EXERCISE GOAL:
Repeat every line from the line containing "Find the ceiling" to the end of the data, exactly. Leave the pictures out.

DATA FOR THE TASK START

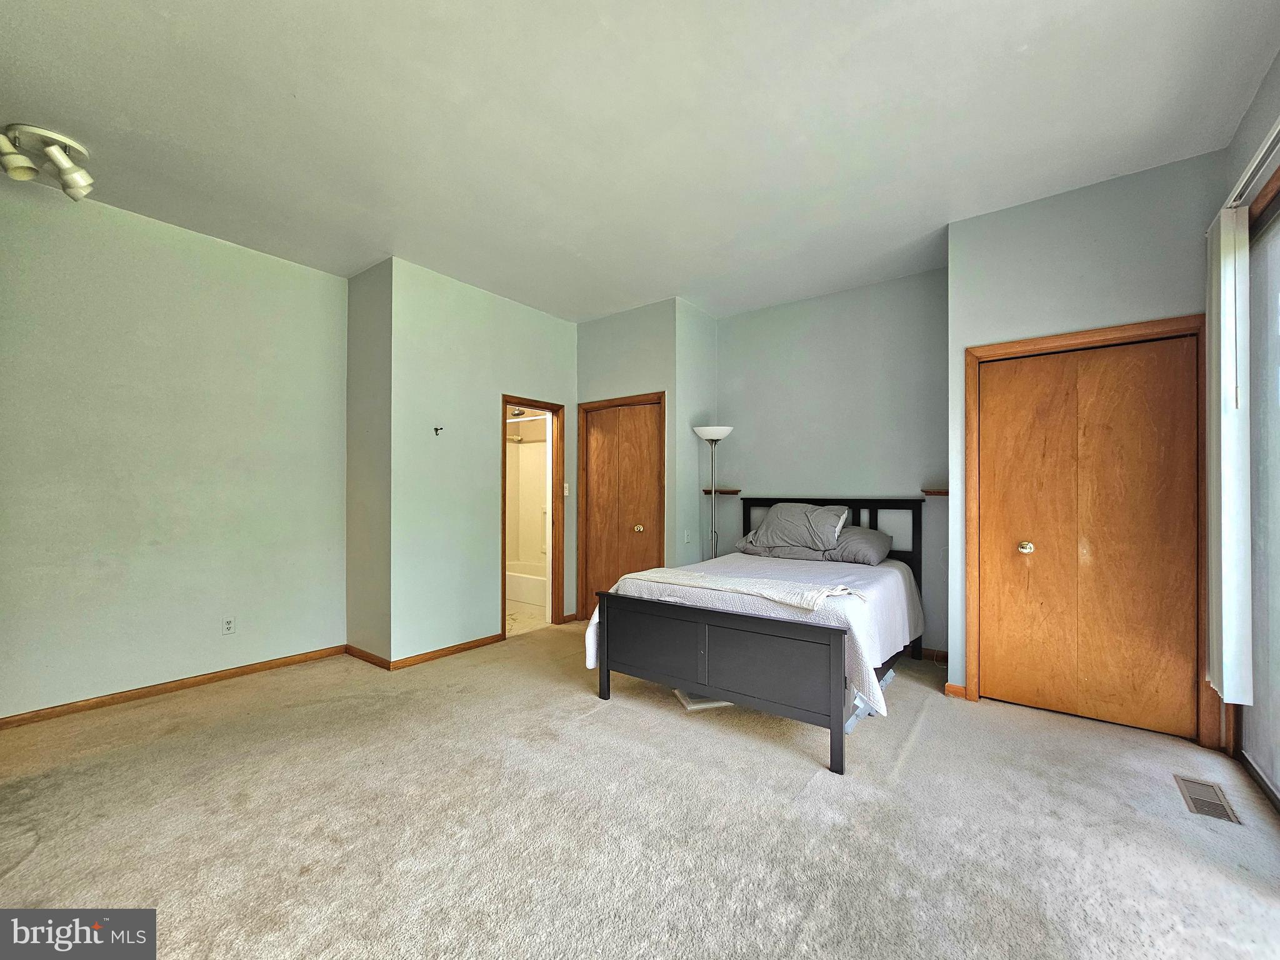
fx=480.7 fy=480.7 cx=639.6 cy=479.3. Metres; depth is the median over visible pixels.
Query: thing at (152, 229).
left wall
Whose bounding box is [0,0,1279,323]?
ceiling
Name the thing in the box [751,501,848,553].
pillow
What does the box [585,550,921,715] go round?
bedspread
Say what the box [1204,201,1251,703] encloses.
vertical blind
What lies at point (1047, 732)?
carpet floor
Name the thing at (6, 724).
baseboard
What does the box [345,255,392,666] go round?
side wall
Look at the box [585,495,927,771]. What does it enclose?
bed
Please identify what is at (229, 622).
wall socket
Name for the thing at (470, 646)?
baseboard
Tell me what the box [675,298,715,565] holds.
alcove side wall
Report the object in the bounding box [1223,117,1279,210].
blind rail
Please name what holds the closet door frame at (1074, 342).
attached to the closet wall at (957, 267)
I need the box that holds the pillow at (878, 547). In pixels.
[828,525,893,565]
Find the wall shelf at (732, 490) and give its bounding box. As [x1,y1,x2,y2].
[703,488,741,493]
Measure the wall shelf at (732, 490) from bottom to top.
0.047 m
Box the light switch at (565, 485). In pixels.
[563,481,570,495]
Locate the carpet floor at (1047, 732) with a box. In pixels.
[0,618,1279,959]
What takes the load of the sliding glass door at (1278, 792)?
in the right wall at (1278, 63)
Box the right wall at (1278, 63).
[1211,49,1279,776]
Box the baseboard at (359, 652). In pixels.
[345,644,390,669]
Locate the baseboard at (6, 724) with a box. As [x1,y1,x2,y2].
[0,645,348,729]
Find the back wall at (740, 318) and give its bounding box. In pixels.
[714,265,948,653]
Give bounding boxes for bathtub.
[505,563,547,606]
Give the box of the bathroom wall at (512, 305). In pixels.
[391,257,578,665]
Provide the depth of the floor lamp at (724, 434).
4.19 m
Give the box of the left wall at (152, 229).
[0,178,346,723]
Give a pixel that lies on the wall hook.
(435, 429)
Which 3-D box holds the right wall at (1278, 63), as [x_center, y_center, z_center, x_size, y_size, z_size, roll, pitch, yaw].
[1.583,-0.183,0.558,0.142,2.971,4.851,0,-1,37]
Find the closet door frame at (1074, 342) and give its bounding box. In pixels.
[964,315,1210,748]
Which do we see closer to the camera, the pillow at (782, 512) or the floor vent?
the floor vent
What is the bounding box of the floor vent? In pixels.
[1173,774,1241,823]
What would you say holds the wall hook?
attached to the bathroom wall at (512, 305)
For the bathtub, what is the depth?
5.48 m
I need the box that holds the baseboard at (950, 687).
[943,682,966,698]
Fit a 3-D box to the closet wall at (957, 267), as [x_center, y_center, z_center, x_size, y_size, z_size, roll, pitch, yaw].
[2.458,-0.136,2.666,1.209,2.941,0.131,0,-1,37]
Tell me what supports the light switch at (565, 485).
attached to the bathroom wall at (512, 305)
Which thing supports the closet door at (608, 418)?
in the closet wall at (584, 326)
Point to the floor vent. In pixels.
(1222, 813)
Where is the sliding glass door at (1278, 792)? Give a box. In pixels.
[1240,163,1279,808]
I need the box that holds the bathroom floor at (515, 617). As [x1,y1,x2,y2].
[506,598,552,636]
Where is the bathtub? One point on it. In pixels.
(523, 579)
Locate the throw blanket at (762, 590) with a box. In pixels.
[613,567,860,609]
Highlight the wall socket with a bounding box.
[221,616,235,635]
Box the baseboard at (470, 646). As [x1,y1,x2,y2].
[389,633,504,669]
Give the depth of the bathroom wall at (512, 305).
3.75 m
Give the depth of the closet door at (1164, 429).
2.64 m
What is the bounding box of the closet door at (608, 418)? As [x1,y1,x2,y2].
[582,398,661,624]
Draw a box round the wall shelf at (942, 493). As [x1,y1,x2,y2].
[920,488,948,496]
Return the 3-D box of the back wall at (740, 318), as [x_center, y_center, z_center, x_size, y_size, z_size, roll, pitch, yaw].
[1.567,-0.099,4.142,2.154,2.916,0.125,0,-1,37]
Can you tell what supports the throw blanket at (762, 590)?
on the bedspread at (769, 574)
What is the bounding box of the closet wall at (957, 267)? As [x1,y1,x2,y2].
[946,148,1227,737]
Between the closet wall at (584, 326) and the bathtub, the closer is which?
the closet wall at (584, 326)
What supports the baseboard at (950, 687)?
attached to the closet wall at (957, 267)
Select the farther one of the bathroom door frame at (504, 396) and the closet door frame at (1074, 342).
the bathroom door frame at (504, 396)
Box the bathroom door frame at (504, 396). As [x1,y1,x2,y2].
[501,396,563,636]
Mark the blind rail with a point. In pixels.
(1270, 140)
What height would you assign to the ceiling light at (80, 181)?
0.215 m
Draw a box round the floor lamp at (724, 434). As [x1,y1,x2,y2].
[695,425,733,560]
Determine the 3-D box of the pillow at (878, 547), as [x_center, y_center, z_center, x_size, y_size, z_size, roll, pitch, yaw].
[1.588,0.501,3.723,0.634,0.254,0.419,0,-1,37]
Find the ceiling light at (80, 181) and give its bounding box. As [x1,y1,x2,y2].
[0,123,94,200]
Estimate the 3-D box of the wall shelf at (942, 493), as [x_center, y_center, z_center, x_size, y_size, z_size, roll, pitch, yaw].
[2.205,0.101,3.529,0.235,0.044,0.184,0,-1,37]
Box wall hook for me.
[433,425,443,435]
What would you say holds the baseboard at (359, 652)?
attached to the side wall at (372, 307)
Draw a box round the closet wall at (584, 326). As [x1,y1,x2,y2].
[572,299,681,620]
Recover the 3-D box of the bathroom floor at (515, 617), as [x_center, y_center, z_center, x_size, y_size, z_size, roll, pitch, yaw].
[-1.539,1.423,5.342,1.951,0.087,2.128,0,-1,37]
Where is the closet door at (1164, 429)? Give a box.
[975,332,1200,738]
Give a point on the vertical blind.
(1222, 380)

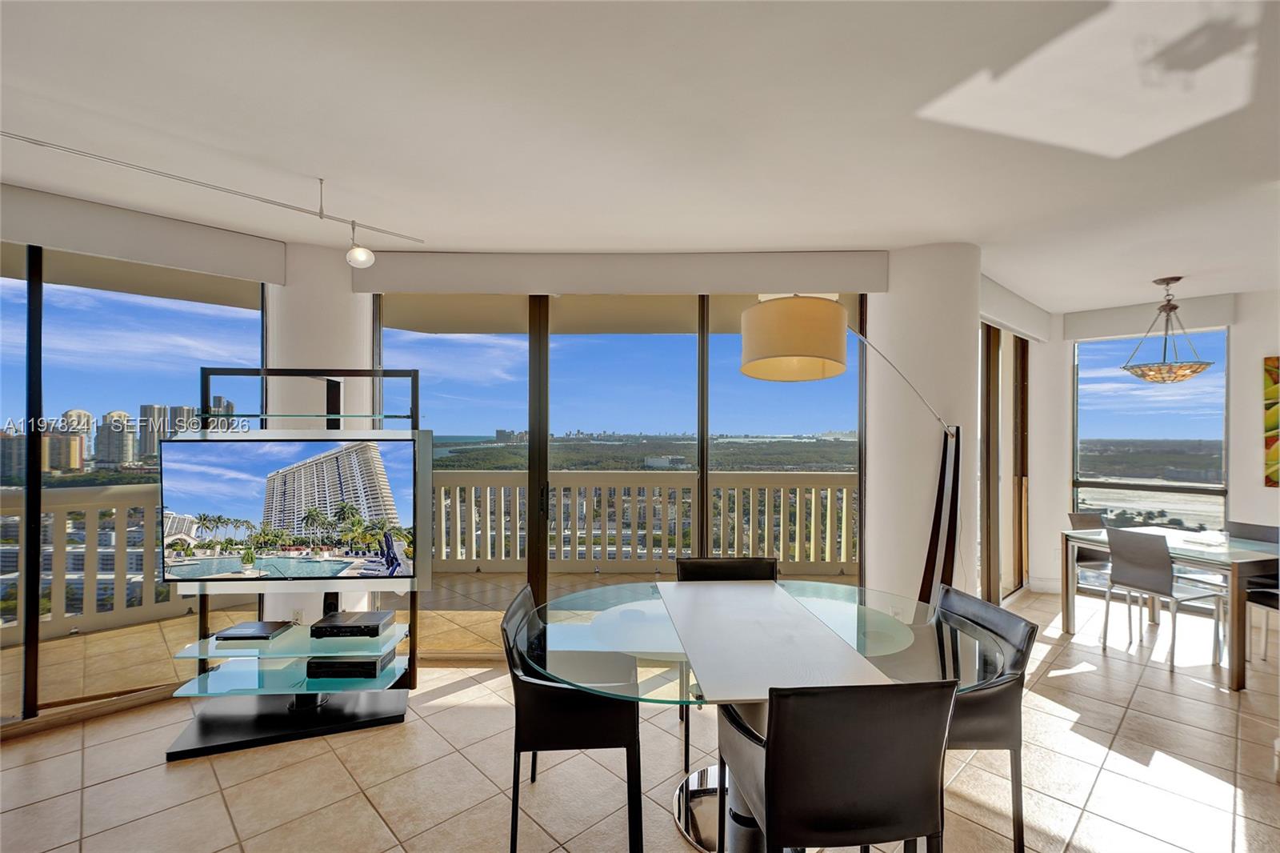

DATA FOR THE TASK END

ANSWER FOR THIS EXERCISE:
Find the ceiling light at (80, 181) and give its bounding box. As [x1,y1,x2,y2].
[0,123,94,200]
Estimate the 3-D box of the wall shelf at (942, 493), as [x_center, y_center, z_center, x_size, y_size, z_size, roll, pitch, yaw].
[2.205,0.101,3.529,0.235,0.044,0.184,0,-1,37]
Box wall hook for me.
[433,425,443,435]
What would you say holds the baseboard at (359, 652)?
attached to the side wall at (372, 307)
Draw a box round the closet wall at (584, 326). As [x1,y1,x2,y2].
[572,299,681,620]
Recover the 3-D box of the bathroom floor at (515, 617), as [x_center, y_center, z_center, x_size, y_size, z_size, roll, pitch, yaw].
[-1.539,1.423,5.342,1.951,0.087,2.128,0,-1,37]
Where is the closet door at (1164, 429)? Give a box.
[975,332,1200,738]
Give a point on the vertical blind.
(1222, 380)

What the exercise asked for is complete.